## [TEXT SECTION]
“Good old times” is a refrain that all of us use quite commonly, especially as we grow in age. It’s said that after certain age, nostalgia is the most prominent feeling that far outweighs the dreams for future! You would have noticed certain posts doing rounds on social media that perfectly fuel this nostalgic feeling – signature opening tunes of All India Radio and Doordarshan, theme songs and music of the first of the popular Hindi serials on Doordarshan Hum Log, print and TV ads of brands like Erasmic ( remember the popular shaving blade and cream brand), Afghan Snow, Signal etc.
However, while seeing a stand up comedy show by an American performer, I got an entirely new perspective of this feeling. The performer, a black migrant to US from Malawi, doesn’t want the old times to come or remember about them. As he jokingly mentions, “there was no Wi fi in olden days and what’s life without Wi fi” but on a more serious note, in wry humour, he mentions about old days when he’d have been standing in auction to be bid by a rich white man for slavery! We lament about disintegration of joint families, loss of values, our preoccupation with gadgets instead of relationships, cut throat competition, inflation, pollution as some of the banes of the modern times that make us indulge in nostalgia about yore. But do we remember tradition of sati ( widow being burnt along side husband), child marriage, dowry, caste system, extreme poverty, no food security, no medical facilities, lack of communication, woes of partitions ( our elders who went through the trauma and travail of partition would never like to go back to the past) that are all only news for us!

## [DATA SHOWN]
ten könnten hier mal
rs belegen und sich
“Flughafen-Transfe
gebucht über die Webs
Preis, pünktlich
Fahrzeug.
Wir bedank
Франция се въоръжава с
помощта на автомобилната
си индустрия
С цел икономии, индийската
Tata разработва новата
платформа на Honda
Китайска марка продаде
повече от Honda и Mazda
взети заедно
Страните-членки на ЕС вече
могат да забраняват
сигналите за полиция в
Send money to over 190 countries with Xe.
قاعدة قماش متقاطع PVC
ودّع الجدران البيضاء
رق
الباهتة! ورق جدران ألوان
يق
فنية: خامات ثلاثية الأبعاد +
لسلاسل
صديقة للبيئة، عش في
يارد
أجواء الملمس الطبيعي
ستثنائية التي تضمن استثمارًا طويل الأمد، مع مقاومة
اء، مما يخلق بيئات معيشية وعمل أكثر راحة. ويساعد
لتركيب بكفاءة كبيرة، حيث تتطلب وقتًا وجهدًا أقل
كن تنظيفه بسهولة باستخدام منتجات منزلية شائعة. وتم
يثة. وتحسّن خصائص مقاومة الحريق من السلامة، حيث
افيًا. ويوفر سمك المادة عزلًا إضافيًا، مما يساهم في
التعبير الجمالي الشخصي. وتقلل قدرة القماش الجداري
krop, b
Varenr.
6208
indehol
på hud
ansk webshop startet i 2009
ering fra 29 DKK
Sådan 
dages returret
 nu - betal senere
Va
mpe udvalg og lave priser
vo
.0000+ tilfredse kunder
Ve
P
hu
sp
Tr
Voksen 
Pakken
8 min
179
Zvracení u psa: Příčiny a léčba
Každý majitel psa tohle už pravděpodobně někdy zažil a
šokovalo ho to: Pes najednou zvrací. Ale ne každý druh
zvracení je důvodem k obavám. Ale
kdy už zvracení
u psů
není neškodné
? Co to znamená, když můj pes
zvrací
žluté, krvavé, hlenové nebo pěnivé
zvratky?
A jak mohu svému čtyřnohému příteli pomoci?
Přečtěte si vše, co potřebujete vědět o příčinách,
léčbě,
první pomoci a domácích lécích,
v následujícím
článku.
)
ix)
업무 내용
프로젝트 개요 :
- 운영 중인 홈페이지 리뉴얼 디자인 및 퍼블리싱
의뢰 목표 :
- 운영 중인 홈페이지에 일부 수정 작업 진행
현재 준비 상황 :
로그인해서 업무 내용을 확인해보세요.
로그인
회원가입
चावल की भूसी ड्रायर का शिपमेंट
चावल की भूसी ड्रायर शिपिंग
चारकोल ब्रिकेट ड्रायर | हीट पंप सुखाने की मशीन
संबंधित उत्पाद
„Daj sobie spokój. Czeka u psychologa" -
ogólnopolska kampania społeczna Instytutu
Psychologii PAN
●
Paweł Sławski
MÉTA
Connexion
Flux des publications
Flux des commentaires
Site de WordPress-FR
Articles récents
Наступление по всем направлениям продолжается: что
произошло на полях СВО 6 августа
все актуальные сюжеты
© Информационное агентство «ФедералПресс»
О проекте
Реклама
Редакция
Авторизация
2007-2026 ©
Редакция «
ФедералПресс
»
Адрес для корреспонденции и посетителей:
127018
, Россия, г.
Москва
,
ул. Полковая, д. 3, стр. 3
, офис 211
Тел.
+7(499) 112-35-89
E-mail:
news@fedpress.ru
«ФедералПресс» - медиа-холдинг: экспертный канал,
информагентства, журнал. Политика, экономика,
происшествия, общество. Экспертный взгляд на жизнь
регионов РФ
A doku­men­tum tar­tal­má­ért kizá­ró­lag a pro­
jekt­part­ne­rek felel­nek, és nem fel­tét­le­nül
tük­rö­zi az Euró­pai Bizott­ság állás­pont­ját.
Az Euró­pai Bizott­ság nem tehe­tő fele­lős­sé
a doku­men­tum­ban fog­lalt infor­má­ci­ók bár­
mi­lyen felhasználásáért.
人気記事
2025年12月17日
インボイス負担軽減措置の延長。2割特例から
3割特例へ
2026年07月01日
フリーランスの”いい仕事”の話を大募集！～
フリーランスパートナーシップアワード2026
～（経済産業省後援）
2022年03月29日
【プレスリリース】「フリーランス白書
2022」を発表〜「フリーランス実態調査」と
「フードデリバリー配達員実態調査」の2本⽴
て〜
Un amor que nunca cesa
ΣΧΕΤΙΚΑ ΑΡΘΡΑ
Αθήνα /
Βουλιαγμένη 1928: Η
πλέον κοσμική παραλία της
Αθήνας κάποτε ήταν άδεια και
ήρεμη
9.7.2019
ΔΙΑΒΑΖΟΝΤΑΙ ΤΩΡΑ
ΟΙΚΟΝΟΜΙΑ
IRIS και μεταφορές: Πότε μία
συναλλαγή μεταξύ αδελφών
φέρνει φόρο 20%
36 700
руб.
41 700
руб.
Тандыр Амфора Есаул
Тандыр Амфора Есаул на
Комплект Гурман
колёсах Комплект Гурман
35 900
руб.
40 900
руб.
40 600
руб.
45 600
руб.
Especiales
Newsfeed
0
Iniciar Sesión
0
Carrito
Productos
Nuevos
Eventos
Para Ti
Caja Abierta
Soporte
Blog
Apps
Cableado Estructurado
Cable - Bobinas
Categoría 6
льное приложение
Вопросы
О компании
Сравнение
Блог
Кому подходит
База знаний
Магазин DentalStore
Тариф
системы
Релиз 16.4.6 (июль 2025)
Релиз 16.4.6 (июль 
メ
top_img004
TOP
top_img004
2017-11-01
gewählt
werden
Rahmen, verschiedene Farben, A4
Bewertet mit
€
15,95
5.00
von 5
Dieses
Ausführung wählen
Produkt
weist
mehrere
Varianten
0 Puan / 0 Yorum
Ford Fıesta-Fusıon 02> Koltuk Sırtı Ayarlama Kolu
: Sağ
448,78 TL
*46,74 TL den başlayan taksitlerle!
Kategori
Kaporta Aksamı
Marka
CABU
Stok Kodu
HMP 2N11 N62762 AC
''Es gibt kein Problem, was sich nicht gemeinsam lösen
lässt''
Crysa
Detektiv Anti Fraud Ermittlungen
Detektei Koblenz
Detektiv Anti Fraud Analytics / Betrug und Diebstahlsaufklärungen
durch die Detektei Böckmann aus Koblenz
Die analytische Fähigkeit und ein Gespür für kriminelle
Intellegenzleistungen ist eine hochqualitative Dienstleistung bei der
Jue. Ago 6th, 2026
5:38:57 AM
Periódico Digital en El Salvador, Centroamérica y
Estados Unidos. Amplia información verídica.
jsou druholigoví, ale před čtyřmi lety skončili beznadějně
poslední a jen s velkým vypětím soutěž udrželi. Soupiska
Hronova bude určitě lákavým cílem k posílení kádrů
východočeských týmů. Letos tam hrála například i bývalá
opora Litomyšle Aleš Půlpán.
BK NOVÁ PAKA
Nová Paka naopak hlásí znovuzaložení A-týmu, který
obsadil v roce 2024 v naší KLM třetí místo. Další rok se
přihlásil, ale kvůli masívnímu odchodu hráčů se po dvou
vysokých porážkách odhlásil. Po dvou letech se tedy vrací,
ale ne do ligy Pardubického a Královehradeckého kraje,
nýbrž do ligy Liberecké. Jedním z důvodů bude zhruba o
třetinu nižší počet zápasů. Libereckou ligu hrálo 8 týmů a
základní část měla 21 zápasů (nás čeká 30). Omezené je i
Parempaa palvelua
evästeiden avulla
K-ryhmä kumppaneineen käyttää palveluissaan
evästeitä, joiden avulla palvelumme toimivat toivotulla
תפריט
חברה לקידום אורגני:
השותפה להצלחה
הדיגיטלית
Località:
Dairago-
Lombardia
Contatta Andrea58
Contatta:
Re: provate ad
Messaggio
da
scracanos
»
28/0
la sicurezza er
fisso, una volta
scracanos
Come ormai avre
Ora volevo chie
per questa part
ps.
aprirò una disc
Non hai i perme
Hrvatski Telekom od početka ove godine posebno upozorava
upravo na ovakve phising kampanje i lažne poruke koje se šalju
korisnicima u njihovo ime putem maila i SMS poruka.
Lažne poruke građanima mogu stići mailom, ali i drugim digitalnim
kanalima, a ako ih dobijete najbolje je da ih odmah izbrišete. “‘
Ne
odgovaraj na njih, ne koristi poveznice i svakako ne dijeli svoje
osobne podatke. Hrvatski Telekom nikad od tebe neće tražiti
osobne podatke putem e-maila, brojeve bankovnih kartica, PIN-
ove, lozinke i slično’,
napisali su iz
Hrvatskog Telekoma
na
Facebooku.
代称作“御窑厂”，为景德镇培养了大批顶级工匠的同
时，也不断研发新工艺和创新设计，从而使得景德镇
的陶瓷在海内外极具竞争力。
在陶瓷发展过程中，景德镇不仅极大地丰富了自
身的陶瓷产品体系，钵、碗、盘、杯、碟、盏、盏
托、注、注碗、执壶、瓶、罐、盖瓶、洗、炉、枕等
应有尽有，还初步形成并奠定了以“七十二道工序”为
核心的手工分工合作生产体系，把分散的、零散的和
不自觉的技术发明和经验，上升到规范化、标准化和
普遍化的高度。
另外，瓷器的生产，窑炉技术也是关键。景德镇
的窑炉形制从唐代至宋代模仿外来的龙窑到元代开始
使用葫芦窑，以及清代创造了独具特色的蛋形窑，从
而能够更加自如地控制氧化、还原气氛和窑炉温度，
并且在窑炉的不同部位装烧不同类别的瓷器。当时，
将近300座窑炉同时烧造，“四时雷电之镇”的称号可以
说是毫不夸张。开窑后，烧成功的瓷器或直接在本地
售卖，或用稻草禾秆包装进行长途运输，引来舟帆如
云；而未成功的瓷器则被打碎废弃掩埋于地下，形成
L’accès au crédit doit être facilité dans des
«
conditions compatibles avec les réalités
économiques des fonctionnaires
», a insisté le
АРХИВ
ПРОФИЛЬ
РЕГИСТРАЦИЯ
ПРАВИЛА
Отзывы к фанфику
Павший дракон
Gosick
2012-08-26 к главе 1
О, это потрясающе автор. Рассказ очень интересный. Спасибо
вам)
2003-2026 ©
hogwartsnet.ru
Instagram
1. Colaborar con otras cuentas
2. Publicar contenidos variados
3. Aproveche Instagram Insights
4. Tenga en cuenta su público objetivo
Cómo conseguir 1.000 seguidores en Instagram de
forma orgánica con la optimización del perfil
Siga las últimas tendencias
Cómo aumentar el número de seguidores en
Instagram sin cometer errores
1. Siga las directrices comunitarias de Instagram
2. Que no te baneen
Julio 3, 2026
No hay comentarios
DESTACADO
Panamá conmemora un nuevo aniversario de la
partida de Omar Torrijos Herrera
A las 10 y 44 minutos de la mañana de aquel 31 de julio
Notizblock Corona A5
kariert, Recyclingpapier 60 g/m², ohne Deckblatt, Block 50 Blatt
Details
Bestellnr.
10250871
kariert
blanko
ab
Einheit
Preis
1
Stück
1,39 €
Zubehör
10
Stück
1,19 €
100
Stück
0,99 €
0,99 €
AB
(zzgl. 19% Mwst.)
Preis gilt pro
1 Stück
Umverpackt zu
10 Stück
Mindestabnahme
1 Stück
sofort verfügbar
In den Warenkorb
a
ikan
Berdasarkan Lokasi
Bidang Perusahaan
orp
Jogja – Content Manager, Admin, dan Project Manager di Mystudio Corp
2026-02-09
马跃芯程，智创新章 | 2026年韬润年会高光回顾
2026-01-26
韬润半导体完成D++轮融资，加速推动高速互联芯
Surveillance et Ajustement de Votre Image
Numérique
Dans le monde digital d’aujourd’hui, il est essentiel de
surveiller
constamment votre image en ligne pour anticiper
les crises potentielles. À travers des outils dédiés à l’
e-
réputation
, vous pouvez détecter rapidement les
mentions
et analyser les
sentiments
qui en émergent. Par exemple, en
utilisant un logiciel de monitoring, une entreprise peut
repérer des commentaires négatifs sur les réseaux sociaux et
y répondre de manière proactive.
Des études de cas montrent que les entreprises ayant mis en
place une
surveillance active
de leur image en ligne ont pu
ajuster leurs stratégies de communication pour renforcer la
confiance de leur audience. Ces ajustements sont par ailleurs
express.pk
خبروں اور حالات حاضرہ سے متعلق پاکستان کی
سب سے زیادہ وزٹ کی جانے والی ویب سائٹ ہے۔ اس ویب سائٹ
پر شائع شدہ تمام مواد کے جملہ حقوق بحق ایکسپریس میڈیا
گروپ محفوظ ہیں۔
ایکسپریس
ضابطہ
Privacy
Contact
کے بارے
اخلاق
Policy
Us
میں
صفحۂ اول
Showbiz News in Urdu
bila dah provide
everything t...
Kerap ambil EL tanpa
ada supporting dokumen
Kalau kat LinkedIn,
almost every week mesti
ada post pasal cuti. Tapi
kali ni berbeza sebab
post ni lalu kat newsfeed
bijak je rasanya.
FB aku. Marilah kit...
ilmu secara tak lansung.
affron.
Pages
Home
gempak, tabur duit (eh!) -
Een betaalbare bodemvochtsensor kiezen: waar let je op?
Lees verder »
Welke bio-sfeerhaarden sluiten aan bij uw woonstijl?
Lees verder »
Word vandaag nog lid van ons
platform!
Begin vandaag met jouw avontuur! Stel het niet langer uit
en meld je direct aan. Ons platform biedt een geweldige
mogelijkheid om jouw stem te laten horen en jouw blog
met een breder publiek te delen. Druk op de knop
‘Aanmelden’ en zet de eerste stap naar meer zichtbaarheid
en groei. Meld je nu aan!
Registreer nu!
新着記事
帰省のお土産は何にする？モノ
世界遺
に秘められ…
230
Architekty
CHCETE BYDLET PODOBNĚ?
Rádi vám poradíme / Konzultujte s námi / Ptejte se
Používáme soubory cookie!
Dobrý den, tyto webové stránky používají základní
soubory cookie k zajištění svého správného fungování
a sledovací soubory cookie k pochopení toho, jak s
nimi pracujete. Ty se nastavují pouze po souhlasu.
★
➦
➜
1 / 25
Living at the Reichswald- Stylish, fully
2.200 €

## [EXERCISE REQUIREMENTS]
**a.** According to the essay on nostalgia, where did the American stand-up performer migrate from?
**b.** Decide whether each statement agrees with the essay on nostalgia, and answer yes or no with the deciding words quoted from it: (i) The stand-up performer wants the old times to come back. (ii) Hum Log was a Hindi serial shown on Doordarshan. (iii) Erasmic is described as a soap brand.
**c.** Write the next part of the essay on nostalgia, picking up after its last sentence.
The records are separate material and have no connection to the essay on nostalgia.

## [ANSWERS PER TASK]
**a.** Malawi

**b.**
(i) No: "doesn’t want the old times to come or remember about them."
(ii) Yes: "the first of the popular Hindi serials on Doordarshan Hum Log"
(iii) No: "remember the popular shaving blade and cream brand"

**c.**
Our scriptures also tell us that we should live in present. While the past is gone forever and never comes back, future remains a mystery and neither any one knows about it or can control it. We should live in present, now, living the moment! We can control our actions as also feelings and decide how we live our present rather than regretting ( not in the sense of having sinned but good times generating nostalgia ) the past or worrying about the future.
An occasional indulgence into nostalgia is alright, but not everything of the past was good and not everything going to happen in future will be bad! Instead of yearning for “good old days” or craving for “great bright future”, let’s enjoy the “best blessed present”.